#### DIRECTIONS FOR THIS TASK:
Only the text of the records belongs in the answer; the pictures must be dropped.

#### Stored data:

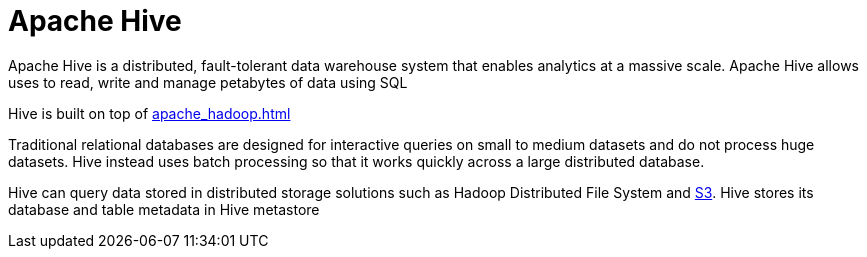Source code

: = Apache Hive

Apache Hive is a distributed, fault-tolerant data warehouse system that enables analytics at a massive scale. Apache Hive allows uses to read, write and manage petabytes of data using SQL

Hive is built on top of xref:apache_hadoop.adoc[]

Traditional relational databases are designed for interactive queries on small to medium datasets and do not process huge datasets. Hive instead uses batch processing so that it works quickly across a large distributed database.

Hive can query data stored in distributed storage solutions such as Hadoop Distributed File System and xref:aws_simple_storage_service.adoc[S3]. Hive stores its database and table metadata in Hive metastore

#### RESPONSE TO THE TASK:
Source code

: = Apache Hive

Apache Hive is a distributed, fault-tolerant data warehouse system that enables analytics at a massive scale. Apache Hive allows uses to read, write and manage petabytes of data using SQL

Hive is built on top of xref:apache_hadoop.adoc[]

Traditional relational databases are designed for interactive queries on small to medium datasets and do not process huge datasets. Hive instead uses batch processing so that it works quickly across a large distributed database.

Hive can query data stored in distributed storage solutions such as Hadoop Distributed File System and xref:aws_simple_storage_service.adoc[S3]. Hive stores its database and table metadata in Hive metastore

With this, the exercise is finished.